“A Palavra se fez carne e habitou entre nós!”. A liturgia da Palavra na missa da meia-noite e na missa da aurora apresentou-nos Jesus Menino nascido em Belém de uma forma pobre e humilde. É verdadeiro Deus, mas vemos uma criança recém-nascida. É o nosso Salvador, mas revestido da nossa natureza humana. Na missa do dia, falam-nos o evangelista S. João e o autor da Carta aos Hebreus. Utilizando uma linguagem solene, os textos bíblicos apresentam-nos esta criança como a Palavra Eterna! O Filho de Deus entra na nossa vida temporal, mas Ele foi gerado antes de todos os tempos: “No princípio era a Palavra! A Palavra estava junto do Pai! Mas a Palavra era Deus!” Jesus é o Filho Unigênito do Pai. A Carta aos Hebreus também nos apresenta Jesus como o Filho de Deus: “Tu és meu Filho, Eu hoje Te gerei!”. Ele, a Palavra definitiva do Pai por quem tudo foi criado! Deus tinha falado através dos profetas. Agora fala-nos através de seu Filho! O Eterno Pai, “tudo sustenta com a sua Palavra!” “Ela é o esplendor da glória de Deus e a perfeita imagem do ser divino!” (Hb 1, 1-6). Hoje, em comunhão com toda a Igreja continuamos a proclamar a fé em Jesus Cristo, Verdadeiro Deus e verdadeiro Homem. Na recitação do Credo ajoelhamos quando dizemos: “Nasceu da Virgem Maria e se fez homem”. Verdadeiro Deus porque “o Verbo era Deus”; verdadeiro homem porque “a Palavra Se fez carne e habitou entre nós!” (Jo 1,1.14)
Natal é festa de alegria, festa de paz, festa de luz, porque o Menino que nasceu é o “Príncipe da Paz”, é a “Vida e a Luz dos homens”. No entanto, não podemos esquecer que “o povo vivia nas trevas!” O profeta Isaías afirma que nas trevas brilhou uma grande luz. S. João esclarece, dizendo que “a Palavra era a luz verdadeira que ilumina todo o homem”. Natal lembra-nos com tristeza que nem todos quiseram aceitar Jesus como seu Salvador. “O mundo foi feito por Ele”, mas em Belém não havia lugar para Ele nas hospedarias! “Veio para o que era seu, mas os seus não o receberam!” E pior que isso: “Ele era Vida dos homens” e os homens quiseram dar-lhe a morte logo ao nascer: “José, toma o Menino e sua Mãe! Foge para o Egito, porque Herodes procura o Menino para o matar!” (Mt 2,13).
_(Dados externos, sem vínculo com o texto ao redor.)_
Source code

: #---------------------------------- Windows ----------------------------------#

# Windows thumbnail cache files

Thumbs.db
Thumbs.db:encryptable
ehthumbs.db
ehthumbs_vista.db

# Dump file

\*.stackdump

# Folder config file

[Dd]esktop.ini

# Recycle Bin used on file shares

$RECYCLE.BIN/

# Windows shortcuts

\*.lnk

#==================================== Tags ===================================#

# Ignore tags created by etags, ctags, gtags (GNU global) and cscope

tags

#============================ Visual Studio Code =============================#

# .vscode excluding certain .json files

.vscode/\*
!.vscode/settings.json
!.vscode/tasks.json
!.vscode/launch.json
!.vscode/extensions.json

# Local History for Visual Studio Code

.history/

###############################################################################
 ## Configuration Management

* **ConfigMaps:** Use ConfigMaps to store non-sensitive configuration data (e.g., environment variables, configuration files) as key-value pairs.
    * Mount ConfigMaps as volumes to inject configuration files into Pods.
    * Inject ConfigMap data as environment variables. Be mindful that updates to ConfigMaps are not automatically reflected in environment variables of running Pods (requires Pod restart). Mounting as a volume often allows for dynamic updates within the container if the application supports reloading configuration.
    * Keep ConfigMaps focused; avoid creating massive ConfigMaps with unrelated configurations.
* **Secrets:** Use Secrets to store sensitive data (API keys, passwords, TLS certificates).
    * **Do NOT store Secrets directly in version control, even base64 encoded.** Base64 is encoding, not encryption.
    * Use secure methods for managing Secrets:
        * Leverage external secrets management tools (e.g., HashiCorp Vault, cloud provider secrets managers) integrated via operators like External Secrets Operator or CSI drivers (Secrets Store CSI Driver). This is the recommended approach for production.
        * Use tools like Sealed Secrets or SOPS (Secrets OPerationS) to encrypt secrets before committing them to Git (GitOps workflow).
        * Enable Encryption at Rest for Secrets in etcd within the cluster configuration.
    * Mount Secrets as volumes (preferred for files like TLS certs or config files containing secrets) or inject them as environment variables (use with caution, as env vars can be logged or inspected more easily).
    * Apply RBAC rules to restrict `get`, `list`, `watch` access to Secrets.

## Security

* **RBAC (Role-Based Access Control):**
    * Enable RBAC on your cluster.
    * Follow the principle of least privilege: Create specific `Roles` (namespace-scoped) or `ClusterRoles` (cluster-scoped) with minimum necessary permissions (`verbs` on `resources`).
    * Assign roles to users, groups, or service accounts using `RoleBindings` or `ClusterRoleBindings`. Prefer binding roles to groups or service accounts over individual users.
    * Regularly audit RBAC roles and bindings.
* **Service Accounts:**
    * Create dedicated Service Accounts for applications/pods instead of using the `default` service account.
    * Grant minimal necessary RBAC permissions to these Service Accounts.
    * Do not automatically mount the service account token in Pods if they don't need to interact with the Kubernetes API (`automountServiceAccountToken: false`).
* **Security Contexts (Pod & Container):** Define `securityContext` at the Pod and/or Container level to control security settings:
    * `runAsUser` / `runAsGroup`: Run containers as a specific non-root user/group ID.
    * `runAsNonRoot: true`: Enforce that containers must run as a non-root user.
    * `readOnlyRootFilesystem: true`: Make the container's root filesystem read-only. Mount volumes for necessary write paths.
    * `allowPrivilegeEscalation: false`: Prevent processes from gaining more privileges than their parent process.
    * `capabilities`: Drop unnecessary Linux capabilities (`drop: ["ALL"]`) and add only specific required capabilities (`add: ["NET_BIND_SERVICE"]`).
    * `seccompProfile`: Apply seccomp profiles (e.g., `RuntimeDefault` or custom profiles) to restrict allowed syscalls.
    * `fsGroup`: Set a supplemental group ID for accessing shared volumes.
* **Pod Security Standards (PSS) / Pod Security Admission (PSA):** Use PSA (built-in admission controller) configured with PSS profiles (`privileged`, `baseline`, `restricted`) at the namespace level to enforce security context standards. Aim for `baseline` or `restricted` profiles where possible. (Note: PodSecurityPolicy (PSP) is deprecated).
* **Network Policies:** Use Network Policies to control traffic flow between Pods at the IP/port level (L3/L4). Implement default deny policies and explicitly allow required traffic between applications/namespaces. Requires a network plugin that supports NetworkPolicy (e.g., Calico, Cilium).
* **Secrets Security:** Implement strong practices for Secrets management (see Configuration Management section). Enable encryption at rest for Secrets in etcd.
O nosso tempo não é melhor que o tempo em que Jesus nasceu, há cerca de dois mil anos. Se acreditamos que Jesus se identifica com os pequeninos, podemos reafirmar com os evangelistas que Jesus continua a não ter lugar... Talvez pior ainda! Jesus não tinha uma casa para nascer, mas tinha uma Mãe com os braços abertos para o receber. Hoje, quantas crianças abandonadas, rejeitadas, pelos seus próprios pais. Jesus teve que enfrentar a crueldade de Herodes, que mandou matar as crianças de Belém. Hoje, quantas crianças não chegam a nascer porque são mortas pela vontade de seus pais no seio materno! E isso não apenas numa pequena aldeia, mas à escala mundial! Jesus menino não tinha casa nem berço, hoje muitas vezes há casas e berços, mas não há crianças para enchê-las de alegria.
O poeta escreveu: “Natal é vida que nasce! Natal é Cristo que vem. Nós somos o seu presépio e a nossa casa é Belém”. Pergunto: de que nos serve celebrar o nascimento de Jesus hoje, se amanhã não defendemos o direito à vida das crianças? Direito à vida desde o seio materno. Natal não é apenas recordar o grande Presente que Deus nos enviou, é, sobretudo, ter a coragem de nós próprios sermos a Presença de Deus, tornar Deus presente para tantas pessoas que nunca recebem um gesto de amor. Amar é tornar Deus presente no meio de nós! Alguém escreveu: “É sempre Natal no coração que ama!” Façamos de toda a nossa vida um contínuo dia de Natal.